Do salaried employees get overtime pay?▼
Salaried employees may be entitled to overtime if they are classified as non-exempt under the FLSA. For a salaried non-exempt employee, the regular rate is the salary divided by the total hours worked. For example, a $900/week salary worked over 50 hours gives a regular rate of $900 ÷ 50 = $18 per hour. Overtime owed is the half-time premium: 10 OT hours × $9 (half of $18) = $90 on top of the $900 salary. Job titles like "manager" do not automatically confer exempt status — duties and salary level both determine classification.

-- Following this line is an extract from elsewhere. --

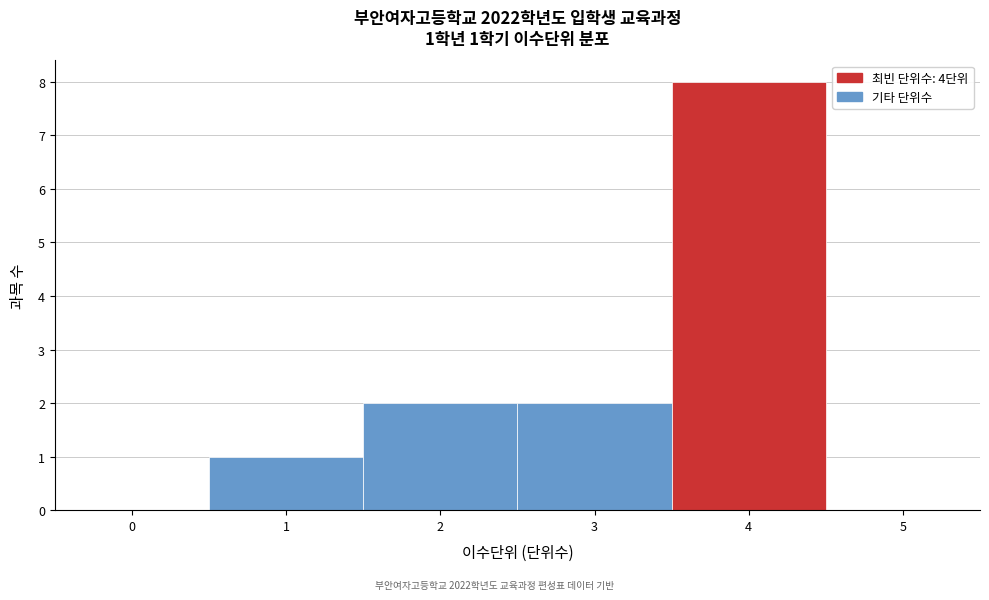

Which range on the x-axis has the tallest bar?

3.5 to 4.5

Can my employer require me to work overtime?▼
In most US states, yes — at-will employment allows employers to require overtime and terminate employees who refuse, unless a contract or state law says otherwise. However, the employer must pay the legally required overtime rate for all extra hours. Some states limit mandatory overtime in specific industries — healthcare workers in Oregon, Washington, and New York have notable protections. If you believe you are not being compensated correctly for overtime, you can file a complaint with the US Department of Labor's Wage and Hour Division.
What are California's overtime laws?▼
California has some of the most protective overtime laws in the US. Daily overtime: 1.5× pay for hours beyond 8 in a workday, and 2× pay for hours beyond 12. Seventh-day overtime: 1.5× for the first 8 hours on a seventh consecutive workday, and 2× for hours beyond 8. The standard 40-hour weekly threshold also applies. California does not permit employers to use compressed workweeks to avoid daily overtime without specific written agreements approved by a supermajority of affected employees.
How do I calculate overtime for a biweekly pay period?▼
Overtime is calculated per workweek, not per pay period. Even on a biweekly pay schedule, overtime is computed separately for each workweek. If you work 50 hours in week 1 and 30 hours in week 2, you earned 10 overtime hours in week 1 — you cannot average to 40 hours across the pay period. The FLSA explicitly prohibits this averaging. Your employer should show overtime hours broken out by week on your pay stub. If your employer is averaging weeks to reduce your overtime pay, that may be a wage and hour violation.